'''
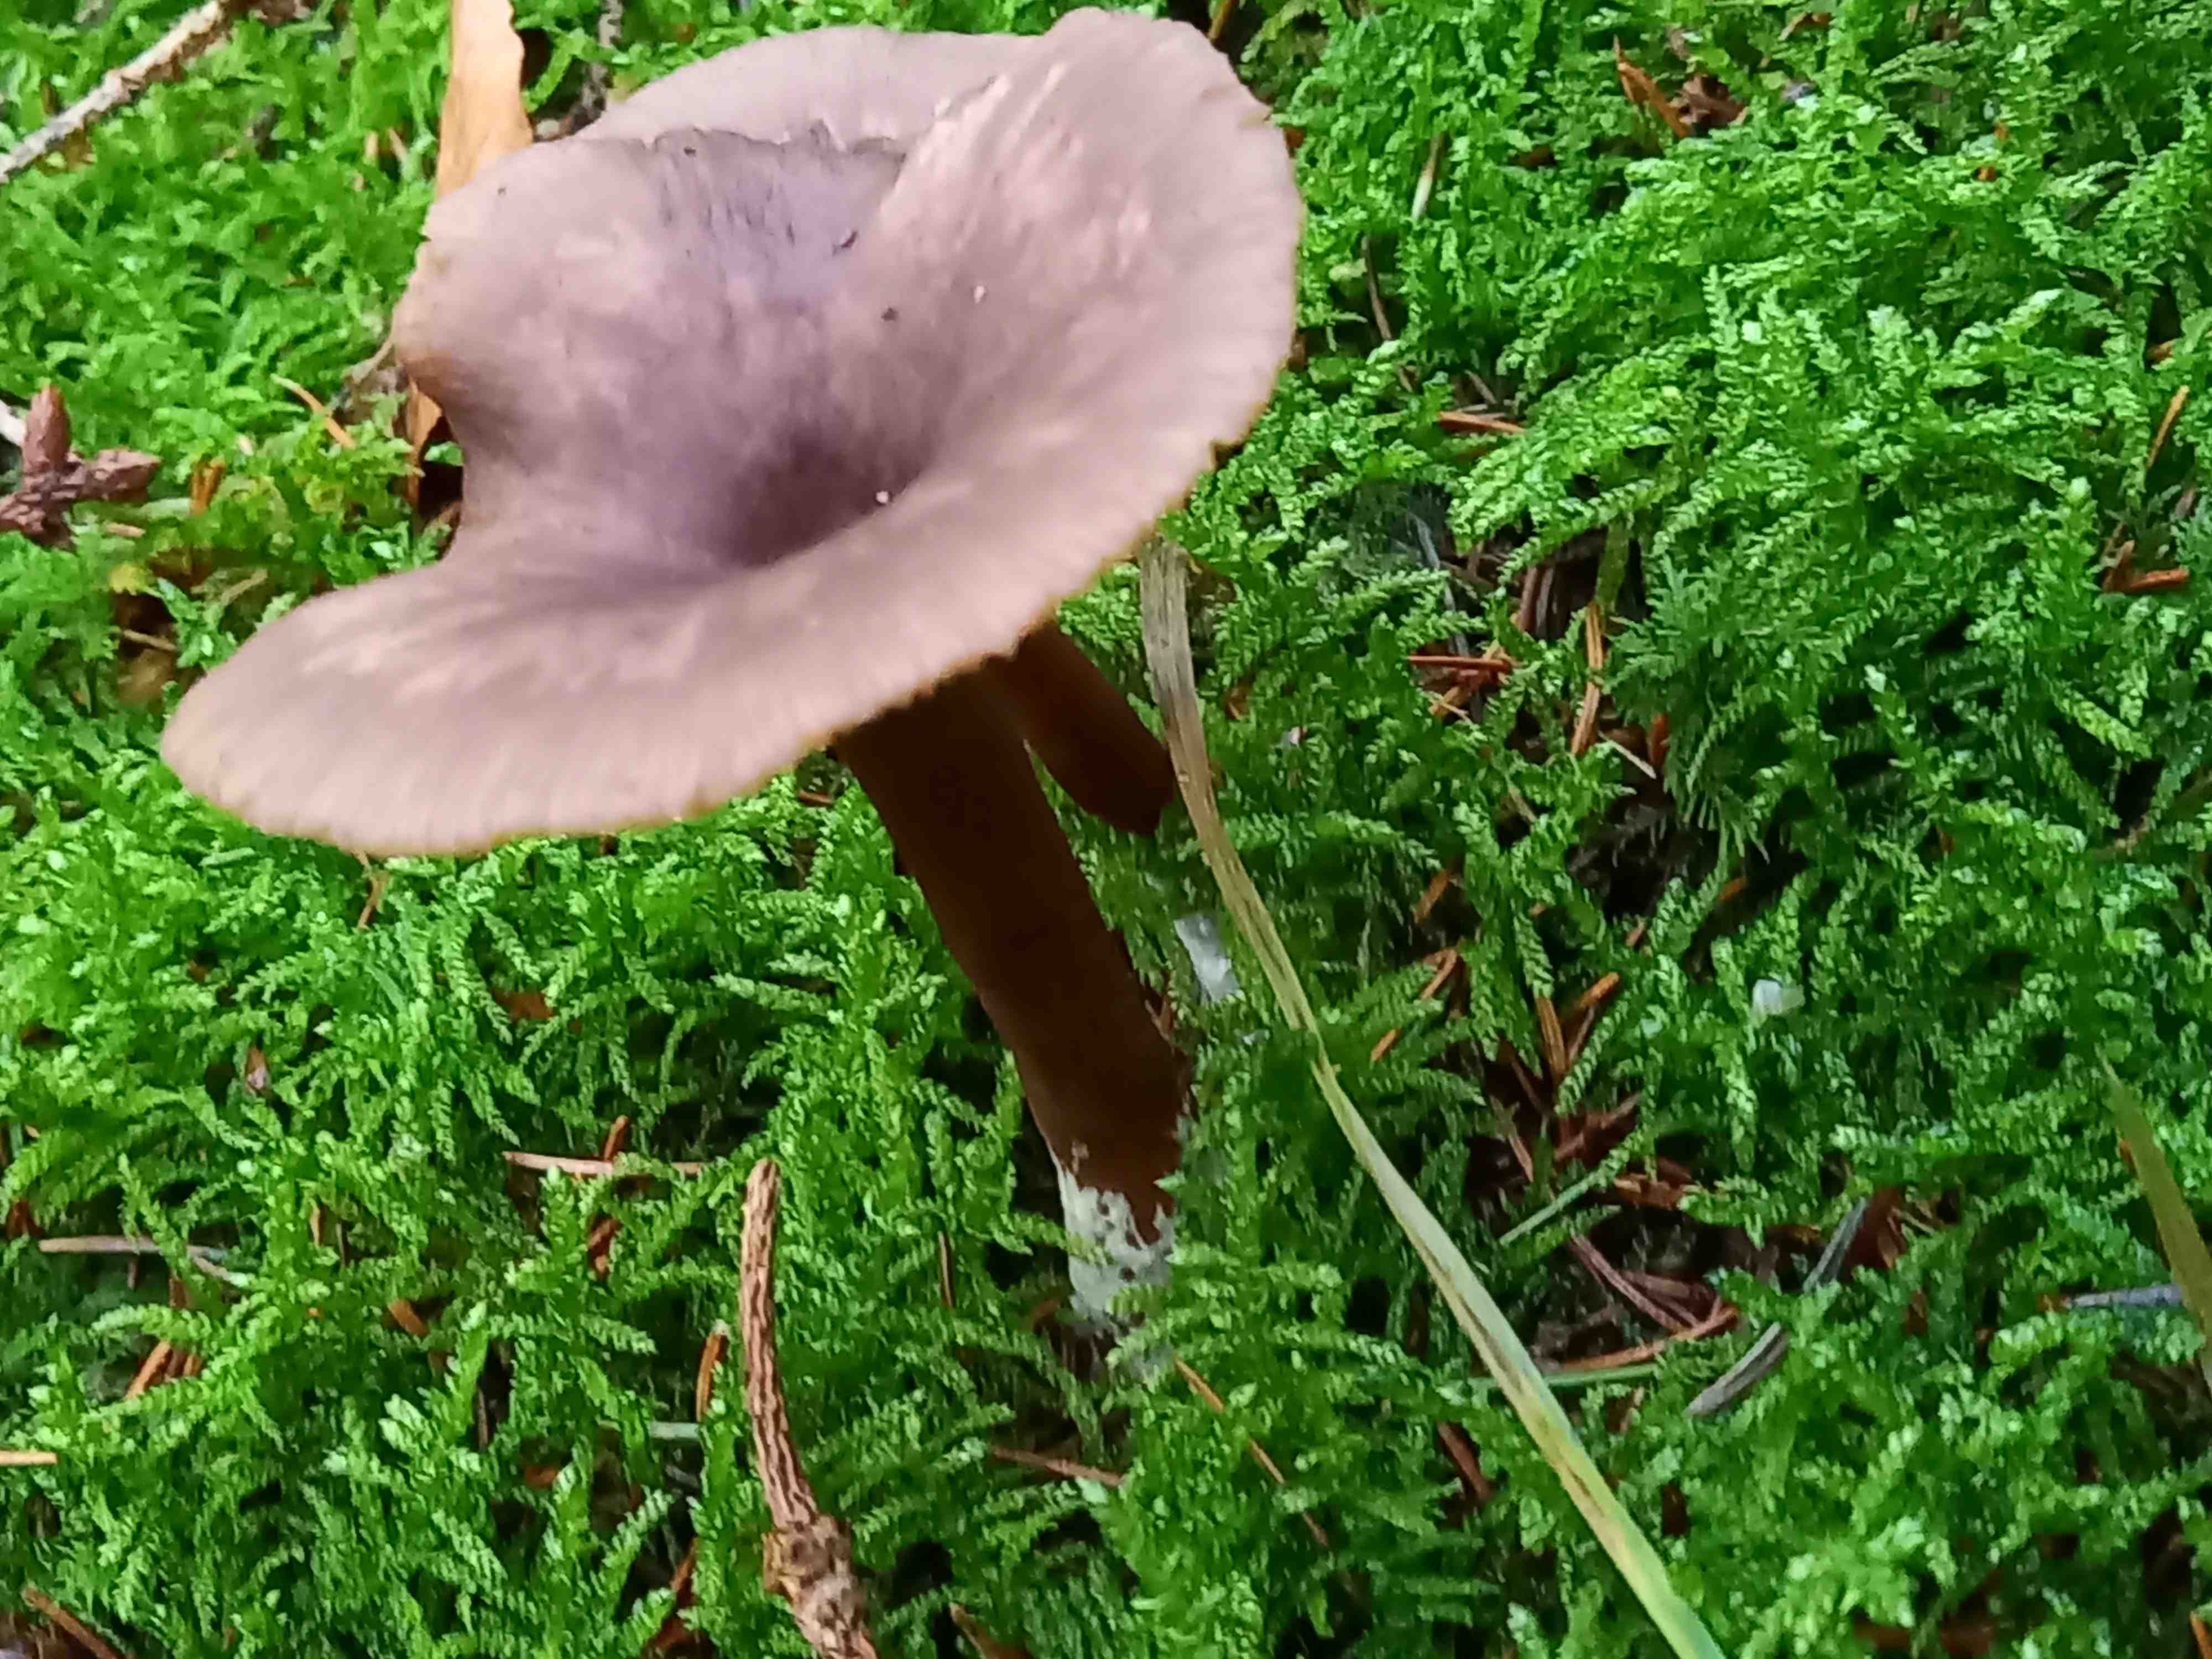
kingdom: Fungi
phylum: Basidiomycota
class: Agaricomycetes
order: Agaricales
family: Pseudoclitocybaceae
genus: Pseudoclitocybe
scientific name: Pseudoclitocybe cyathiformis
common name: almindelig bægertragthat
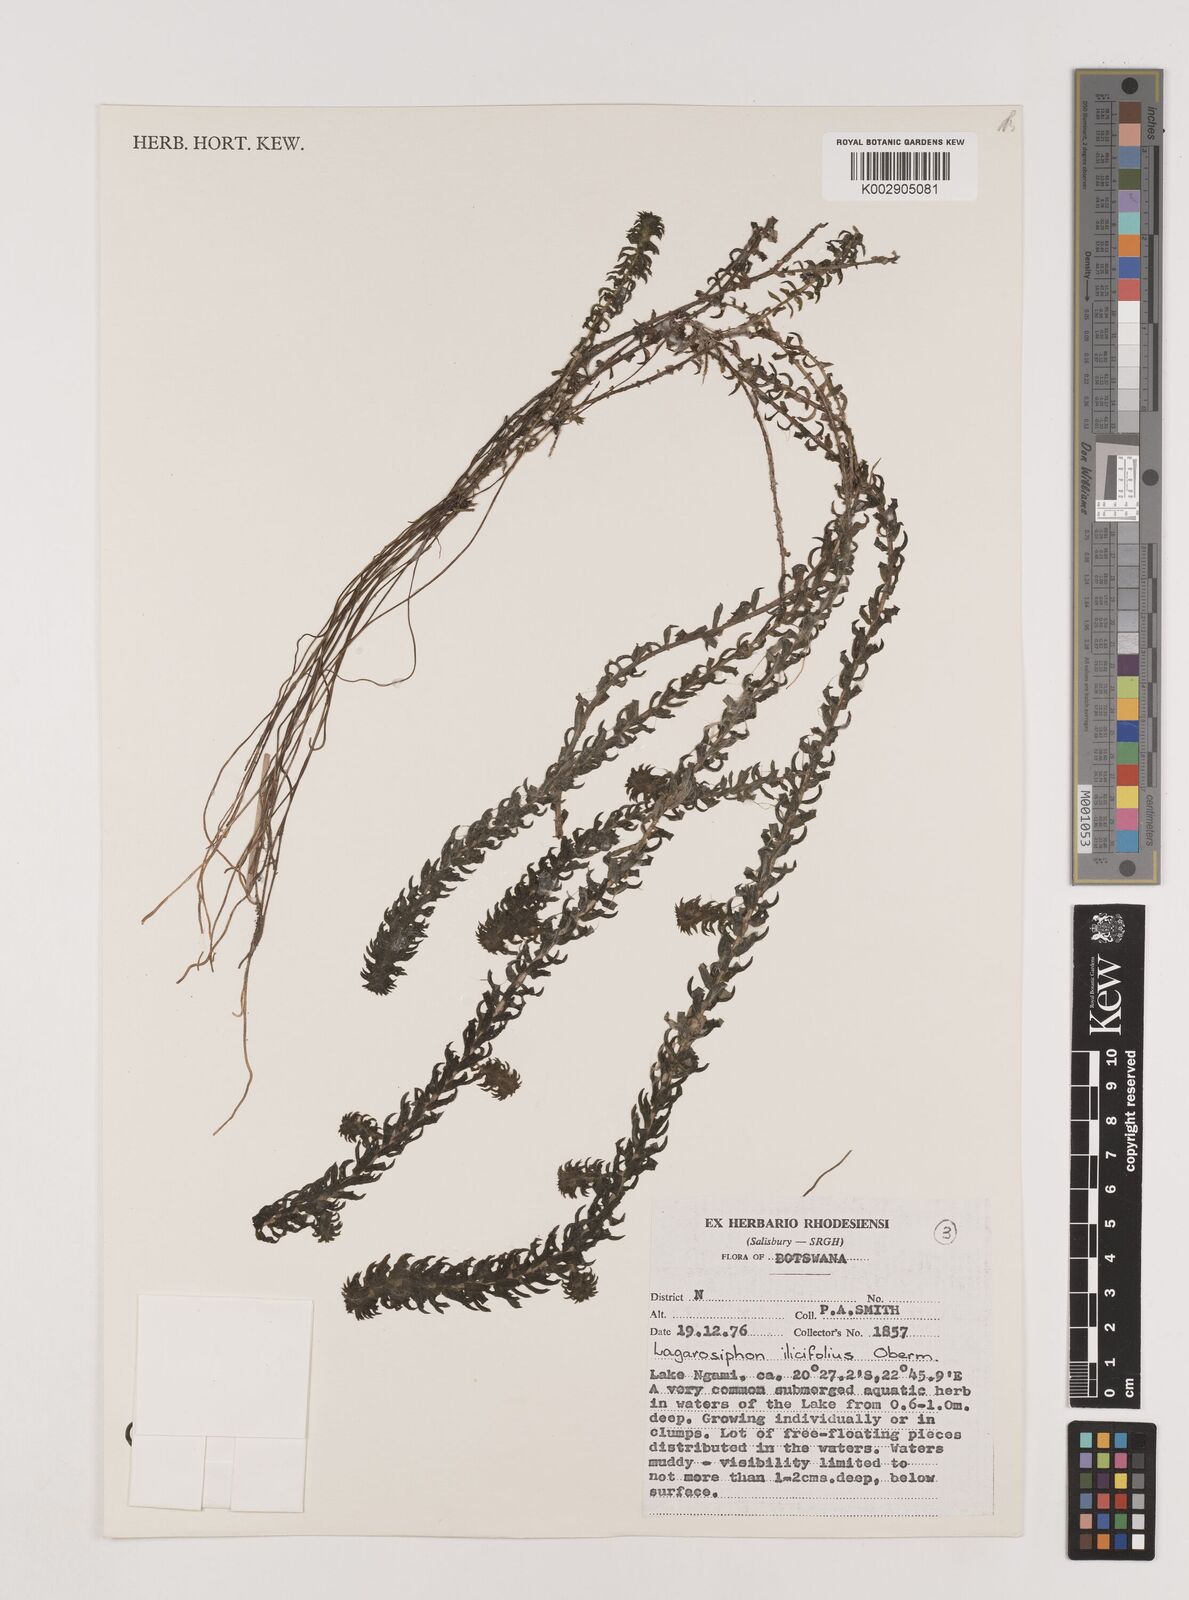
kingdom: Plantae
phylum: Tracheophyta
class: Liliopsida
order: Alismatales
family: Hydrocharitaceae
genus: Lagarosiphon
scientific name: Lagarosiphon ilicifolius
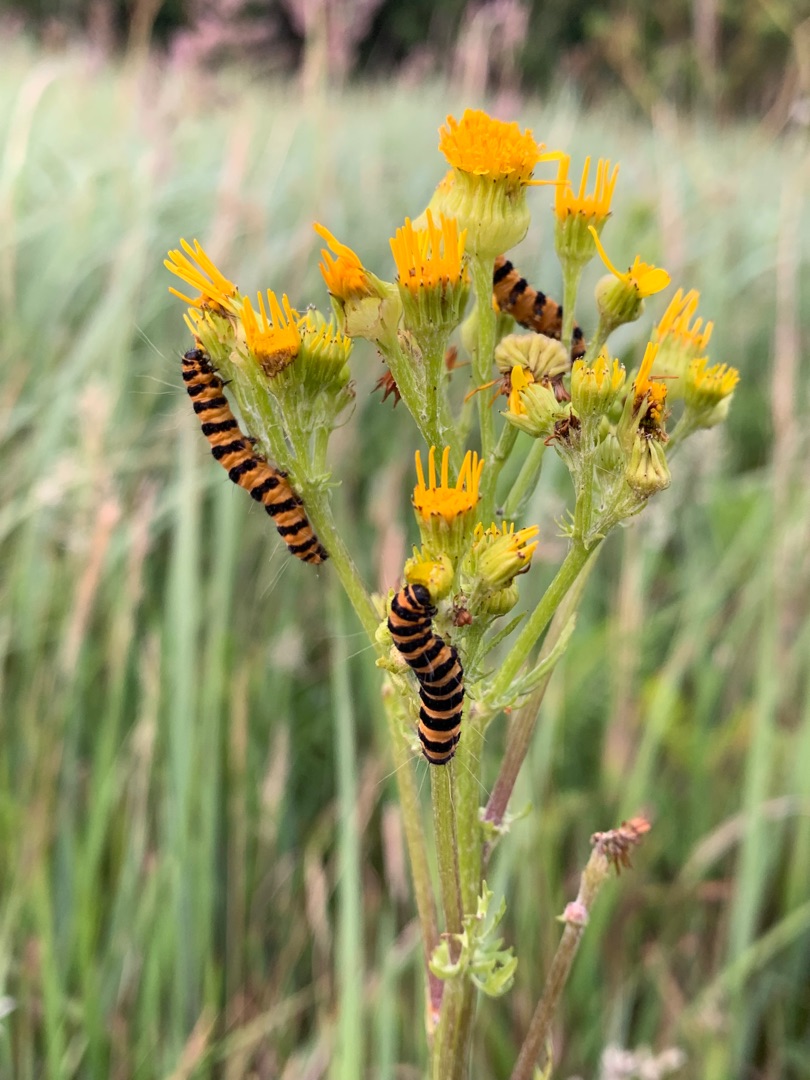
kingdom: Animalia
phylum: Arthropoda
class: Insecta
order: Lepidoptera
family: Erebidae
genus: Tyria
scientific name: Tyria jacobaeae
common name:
'''
PETUNJUK LATIHAN
Ulangi setiap baris teks dari semua item di atas tanpa mengubah apa pun, tetapi jangan sertakan gambarnya.

JAWABAN LATIHAN
kingdom: Fungi
phylum: Basidiomycota
class: Agaricomycetes
order: Agaricales
family: Pseudoclitocybaceae
genus: Pseudoclitocybe
scientific name: Pseudoclitocybe cyathiformis
common name: almindelig bægertragthat
kingdom: Plantae
phylum: Tracheophyta
class: Liliopsida
order: Alismatales
family: Hydrocharitaceae
genus: Lagarosiphon
scientific name: Lagarosiphon ilicifolius
kingdom: Animalia
phylum: Arthropoda
class: Insecta
order: Lepidoptera
family: Erebidae
genus: Tyria
scientific name: Tyria jacobaeae
common name:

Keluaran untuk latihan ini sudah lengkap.